No travel destination can ever solely fulfill all of your travel wishes, but some destinations can certainly offer you a lot to feast your soul and senses on. One perfect example is the ‘pearl of the Indian Ocean,’ the ‘teardrop of India,’ or as it’s officially known, Sri Lanka.
From jungles to beaches, tea plantations, temples, and more, one can easily describe Sri Lanka as breathtaking. However, what most travellers don’t know is that behind Sri Lanka’s awe-inspiring beauty lies a long history of dispute and conflict which contributed greatly to what this nation of ethnic and religious diversity looks like today.
Why Are All the Signs Bilingual?
Upon arriving to any foreign country, the first thing you’re likely to come across is the stream of signage leading you through the airport, and from there on, across the country. One thing that is noticeable in Sri Lanka though, is that all the signs are written in two languages – which may not be recognizably different to the foreign eye – Sinhala and Tamil.
For a considerably small country (65,610 km2) and a moderate population of 21.2 million, being officially bilingual may seem a bit bizarre. However, for a country that has suffered a 25-year-long civil war fuelled by ethnic discrimination, being bilingual is the least that can be done to maintain cohesion and inclusion.
After 150 years of British colonisation – preceded by the Dutch and Portuguese – the Sinhalese ethnic majority was handed the authority, whereby Sinhala was declared the official language, and Buddhism the official religion. For 35 years since Sri Lanka (back then known as Ceylon) gained its independence, the Tamil minority was greatly discriminated against which ultimately led to a civil war that broke out between the separatist group Liberation Tigers of Tamil Eelam (LTTE) and the government, killing between 70,000 and 80,000 people before it ended in 2009.
Today, bilingual signs are one of many reminders of the importance of ethnic and religious coexistence in Sri Lanka (hint:look up the meaning of the Sri Lankan flag).
Traces of European Colonialism in Sri Lanka
If cities could speak, they would have endless stories to narrate. While they may not be able to vocally communicate, there are plenty of other means through which cities tell us of their past – such as architecture.
Besides its obvious practical purpose, architecture has since the dawn of time recorded how people lived, as well as the influences that shaped their lives. Strolling through many Lankan cities, the sheer contrast between Asian and European architecture – which seems to majestically blend into one fabric – candidly narrates plenty of Sri Lanka’s past.
The European interest in Sri Lanka manifested as early as the 16th century when Colombo fell under the rule of the Portuguese, followed by the Dutch rule between the 17th and 18th centuries, until the British took over in the 19th century.
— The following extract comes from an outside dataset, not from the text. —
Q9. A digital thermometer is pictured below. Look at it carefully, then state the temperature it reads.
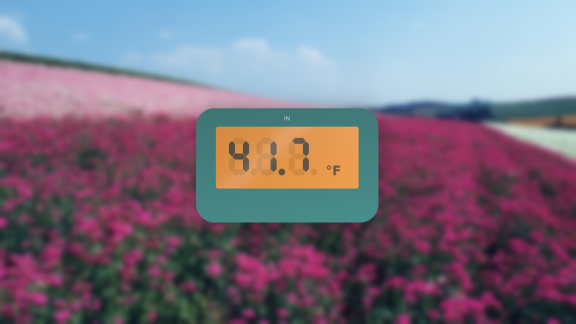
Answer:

Although colonialism caused deep tears in the social fabric of many developing countries across the world, it often also left behind a lot of art and architecture which stands witness to what may be a turning point in history. In Sri Lanka, this takes various forms, from museums, to European houses turned into boutique hotels, as well as forts.
If you’re not interested in delving deep into Sri Lanka’s colonial history, then you may at least enjoy dining in one of its restaurants that were once homes to high ranking European officers and merchants from days long gone.
The Not-So-Sri Lankan History of Ceylon Tea
It seems as though moving through Sri Lanka is guaranteed to be eyegasmic, whether you’re trekking its forests, gliding through its streets on a scooter or tuk-tuk, or commuting by train. One highly recommended activity is to hop on one of Sri Lanka’s scenic trains which take you through the country’s many tea plantations (the most famous is the one connecting Ella and Kandy). But did you know that none of this existed before the British colonial rule?
Riding through the lush green Ceylon tea plantations may be one of the most soul rejuvenating train rides; however, like a lot of colonial impact, it came at a high price. Before Ceylon tea plantations, and coffee plantations before them, there once lived deep jungles which were home to a rich diversity of flora and fauna – all chopped down to turn those lands into coffee plantations.
As the Sri Lankan coffee industry waned in the aftermath of a blight that affected the coffee plantations, Scotsman James Taylor planted the first seeds of what would later turn into the trademark Ceylon tea. Taylor was shortly followed by Sir Thomas Lipton who contributed greatly to the commercialisation of tea. Today, Sri Lanka is considered the third largest tea exporter in the world, preceded by Kenya and China.
After all, who else could have introduced one of the world’s largest tea industries but the Brits?